Architectural Acoustics

U.S. Patent No. 1,172,838
Inducted in 2011
Born June 13, 1868 - Died Jan. 10, 1919

Wallace Sabine was an American physicist who created the field of architectural acoustics. In 1895, Sabine, on the faculty at Harvard University, was asked by the university president to improve the poor acoustics in a lecture hall in the newly opened Fogg Art Museum. Sabine embarked on the challenge by trying to determine what made the Fogg Lecture Hall different from other acoustically acceptable facilities. In particular, the Sanders Theater on the Harvard campus was considered acoustically excellent. Through experiments, Sabine was able to determine the relationship between the quality of acoustics, the size of the chamber, and the amount of absorption surfaces present. He also formally defined reverberation time, which is still the most important characteristic currently in use for gauging the acoustical quality of a room.

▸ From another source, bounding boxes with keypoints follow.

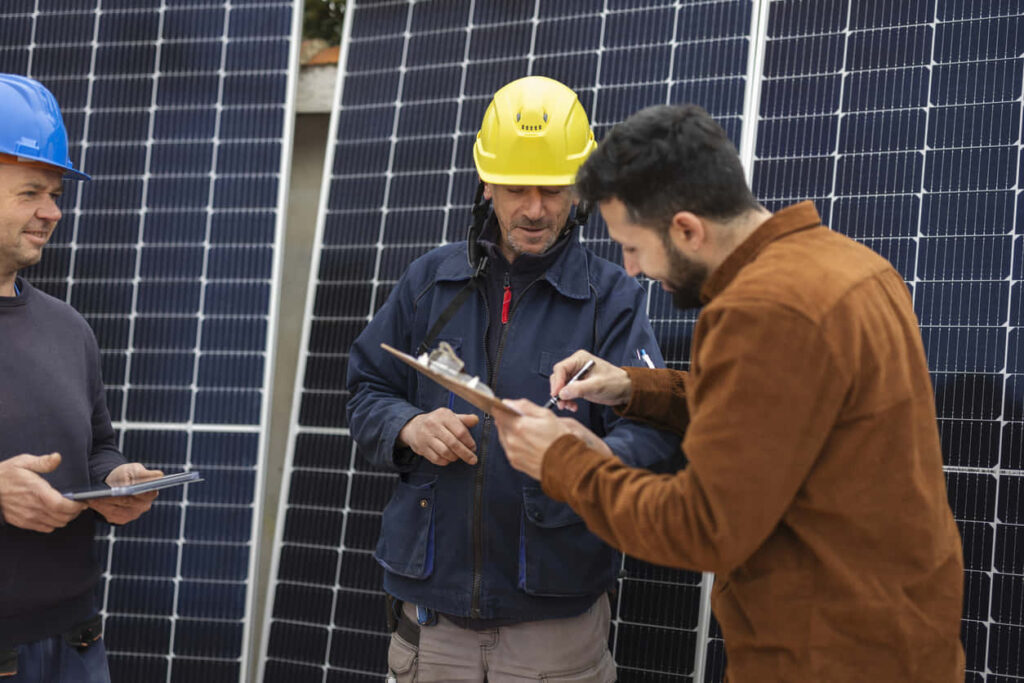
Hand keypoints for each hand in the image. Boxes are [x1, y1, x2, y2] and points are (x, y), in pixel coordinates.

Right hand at [0, 453, 85, 532]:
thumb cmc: (6, 474)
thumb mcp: (23, 462)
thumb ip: (43, 462)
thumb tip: (57, 457)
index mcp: (36, 491)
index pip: (61, 505)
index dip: (75, 506)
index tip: (82, 502)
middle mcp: (33, 507)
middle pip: (62, 517)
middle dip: (75, 512)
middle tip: (78, 504)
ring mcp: (28, 517)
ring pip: (56, 524)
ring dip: (66, 518)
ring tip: (68, 509)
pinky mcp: (24, 522)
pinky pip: (46, 528)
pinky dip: (54, 523)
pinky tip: (55, 514)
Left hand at [88, 463, 162, 524]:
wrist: (117, 483)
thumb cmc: (127, 475)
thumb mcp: (135, 469)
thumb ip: (146, 474)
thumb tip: (158, 477)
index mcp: (152, 491)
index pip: (147, 493)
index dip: (136, 490)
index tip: (125, 488)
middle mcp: (145, 505)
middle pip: (128, 501)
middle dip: (114, 497)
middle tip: (101, 493)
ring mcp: (133, 514)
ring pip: (117, 509)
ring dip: (104, 503)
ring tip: (92, 497)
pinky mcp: (121, 519)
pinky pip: (109, 514)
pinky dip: (100, 507)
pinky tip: (92, 501)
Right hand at [398, 408, 479, 465]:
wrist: (414, 426)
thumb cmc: (437, 422)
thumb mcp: (450, 417)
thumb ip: (464, 419)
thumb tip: (476, 419)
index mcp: (443, 415)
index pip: (460, 431)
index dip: (469, 442)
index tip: (473, 447)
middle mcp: (433, 424)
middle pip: (453, 443)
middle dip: (465, 453)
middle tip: (473, 459)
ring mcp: (426, 437)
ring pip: (445, 452)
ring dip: (455, 457)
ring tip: (458, 456)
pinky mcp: (421, 447)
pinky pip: (437, 459)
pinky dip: (445, 461)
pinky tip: (448, 458)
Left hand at [494, 399, 610, 479]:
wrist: (566, 464)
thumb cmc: (560, 440)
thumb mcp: (546, 415)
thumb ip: (525, 406)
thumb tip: (510, 402)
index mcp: (519, 427)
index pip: (498, 413)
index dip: (500, 408)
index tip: (501, 407)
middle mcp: (512, 441)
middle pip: (500, 425)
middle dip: (506, 420)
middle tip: (521, 420)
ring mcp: (512, 453)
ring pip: (504, 437)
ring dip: (509, 432)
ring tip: (526, 432)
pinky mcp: (515, 462)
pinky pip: (509, 449)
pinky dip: (514, 444)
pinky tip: (527, 443)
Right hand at [550, 351, 631, 411]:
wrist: (625, 390)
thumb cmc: (615, 382)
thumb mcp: (597, 385)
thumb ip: (579, 388)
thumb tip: (562, 393)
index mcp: (580, 359)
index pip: (561, 368)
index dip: (557, 381)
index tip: (556, 394)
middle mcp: (576, 366)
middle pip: (558, 377)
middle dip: (558, 391)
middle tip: (561, 403)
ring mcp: (576, 376)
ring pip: (560, 386)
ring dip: (562, 398)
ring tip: (569, 406)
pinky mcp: (578, 385)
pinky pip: (566, 392)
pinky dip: (567, 400)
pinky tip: (573, 406)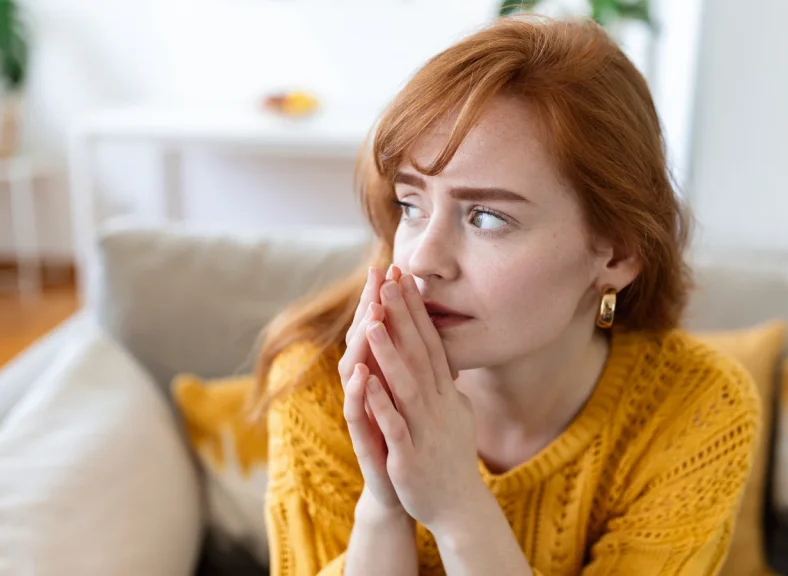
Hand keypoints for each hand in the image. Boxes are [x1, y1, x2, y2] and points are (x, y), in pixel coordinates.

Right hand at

Using what he discovered, Sabine deployed sound-absorbing materials throughout the Fogg Lecture Hall to cut its reverberation time down and reduce the "echo effect." This accomplishment established Sabine's career and led to his becoming the acoustical consultant for Boston's Symphony Hall, the first concert hall to be designed using quantitative acoustics. The unit of sound absorption, the sabin, was named after him.